─── PASSAGE PROVIDED ───
In one episode, his wife brings him to the container where the cash is stored totaling approximately $80million.  She says to him “How much is enough?”

In the final episode he admits to her, “I did it for me.”

He avoids prosecution by escaping to a remote cabin in New Hampshire, but his conscience rises from the ashes of his life and he makes steps to put an end to the evil he has perpetrated.  The good that he does in the end no way makes up for all the evil, but it prevents the evil from continuing.

The final vestige of his humanity appears as he throws his body on Jesse to shield him from the bullets firing from the contraption he has built. This was to destroy the evil men that were carrying on the manufacture of Walt’s blue Meth. In the process of shielding Jesse he takes a fatal bullet.  Walt gave his life for Jesse. This is his final redemption.  Selfishness, greed and pride drove his behavior for the two years of the story.  Love and self sacrifice ended it.

This is why we see peace on his face as he lies dead.  Is there salvation for Walter White?  The Bible states that faith in Christ is the road to salvation.  There is nothing to indicate that Walt had  faith in anything but himself, but who knows what happens as a soul passes from death to eternity? Walt was willing to confess to his wife his sin and sacrifice himself for Jesse.  Maybe as he lay dying ,he found the only true source of peace-God Himself.
─── DATA SECTION ───
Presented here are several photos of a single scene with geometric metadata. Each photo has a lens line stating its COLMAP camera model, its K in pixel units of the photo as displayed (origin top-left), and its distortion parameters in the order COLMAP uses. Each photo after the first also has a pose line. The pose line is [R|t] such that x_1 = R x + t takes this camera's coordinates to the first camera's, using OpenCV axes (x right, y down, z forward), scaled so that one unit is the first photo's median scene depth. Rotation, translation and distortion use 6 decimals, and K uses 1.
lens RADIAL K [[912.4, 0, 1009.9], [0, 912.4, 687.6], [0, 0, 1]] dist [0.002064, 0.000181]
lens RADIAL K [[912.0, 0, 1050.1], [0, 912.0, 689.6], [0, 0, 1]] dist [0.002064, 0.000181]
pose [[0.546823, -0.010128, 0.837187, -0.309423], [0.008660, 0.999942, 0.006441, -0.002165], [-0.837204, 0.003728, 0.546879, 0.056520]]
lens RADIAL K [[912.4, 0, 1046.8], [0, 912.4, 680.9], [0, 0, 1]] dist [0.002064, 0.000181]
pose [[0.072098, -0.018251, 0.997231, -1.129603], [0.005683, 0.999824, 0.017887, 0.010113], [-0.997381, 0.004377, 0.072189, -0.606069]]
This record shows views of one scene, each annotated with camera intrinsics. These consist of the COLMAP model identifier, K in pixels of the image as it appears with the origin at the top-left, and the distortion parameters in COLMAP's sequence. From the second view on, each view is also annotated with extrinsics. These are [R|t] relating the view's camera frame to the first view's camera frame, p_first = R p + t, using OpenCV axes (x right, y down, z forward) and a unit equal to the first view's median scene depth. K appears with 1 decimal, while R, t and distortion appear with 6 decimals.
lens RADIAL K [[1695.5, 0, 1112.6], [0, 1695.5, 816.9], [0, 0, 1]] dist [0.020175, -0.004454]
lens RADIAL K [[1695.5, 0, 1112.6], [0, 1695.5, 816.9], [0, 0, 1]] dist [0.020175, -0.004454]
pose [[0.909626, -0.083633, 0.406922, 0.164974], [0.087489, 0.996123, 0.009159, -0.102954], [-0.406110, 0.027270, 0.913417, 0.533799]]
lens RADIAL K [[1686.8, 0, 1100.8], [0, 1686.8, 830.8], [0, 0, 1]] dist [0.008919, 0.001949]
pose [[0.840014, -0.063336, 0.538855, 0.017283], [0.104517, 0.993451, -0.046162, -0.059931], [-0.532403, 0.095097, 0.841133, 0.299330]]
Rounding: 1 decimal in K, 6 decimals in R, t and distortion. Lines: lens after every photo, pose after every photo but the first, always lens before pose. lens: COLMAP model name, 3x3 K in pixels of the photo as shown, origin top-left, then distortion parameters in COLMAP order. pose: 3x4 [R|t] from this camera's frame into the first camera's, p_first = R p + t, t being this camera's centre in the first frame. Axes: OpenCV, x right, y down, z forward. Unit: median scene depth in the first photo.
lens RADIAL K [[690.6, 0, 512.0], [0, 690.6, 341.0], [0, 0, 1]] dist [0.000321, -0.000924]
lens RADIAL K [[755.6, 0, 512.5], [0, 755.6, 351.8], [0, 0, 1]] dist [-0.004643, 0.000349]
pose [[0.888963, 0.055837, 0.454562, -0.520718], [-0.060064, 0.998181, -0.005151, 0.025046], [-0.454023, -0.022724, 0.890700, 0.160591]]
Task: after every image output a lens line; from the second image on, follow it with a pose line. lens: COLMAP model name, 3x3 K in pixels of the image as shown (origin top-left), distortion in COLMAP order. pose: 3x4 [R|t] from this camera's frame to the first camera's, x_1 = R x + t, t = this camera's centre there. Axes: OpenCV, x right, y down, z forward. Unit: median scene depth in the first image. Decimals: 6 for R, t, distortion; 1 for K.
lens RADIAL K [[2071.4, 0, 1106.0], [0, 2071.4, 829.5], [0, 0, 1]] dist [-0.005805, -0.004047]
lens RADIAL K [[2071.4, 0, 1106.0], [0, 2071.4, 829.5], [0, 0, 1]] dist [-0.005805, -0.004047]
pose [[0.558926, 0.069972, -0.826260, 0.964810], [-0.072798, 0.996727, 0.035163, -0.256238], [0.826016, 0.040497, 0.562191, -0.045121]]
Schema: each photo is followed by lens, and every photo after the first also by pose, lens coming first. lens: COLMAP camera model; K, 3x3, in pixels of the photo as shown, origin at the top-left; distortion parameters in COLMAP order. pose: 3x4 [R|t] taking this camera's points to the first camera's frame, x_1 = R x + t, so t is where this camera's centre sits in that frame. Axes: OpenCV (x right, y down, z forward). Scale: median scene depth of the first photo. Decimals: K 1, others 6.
───
### [TASKS TO PERFORM]
1. Extract the stretch of the passage on Walter White from "He avoids prosecution" through "evil from continuing.", copying it word for word.
2. Summarize the passage on Walter White in two sentences.
These rows are material kept apart from the passage on Walter White.

### [ANSWERS TO THE PROBLEMS]
1.
He avoids prosecution by escaping to a remote cabin in New Hampshire, but his conscience rises from the ashes of his life and he makes steps to put an end to the evil he has perpetrated.  The good that he does in the end no way makes up for all the evil, but it prevents the evil from continuing.

2. Walter White admits he did it all for himself, escapes prosecution to a remote New Hampshire cabin, and then moves to end the evil he caused, finally shielding Jesse from bullets and taking a fatal one. The passage calls this self-sacrifice his final redemption and, while noting there is no sign he had faith in anything but himself, suggests he may have found peace in God as he lay dying.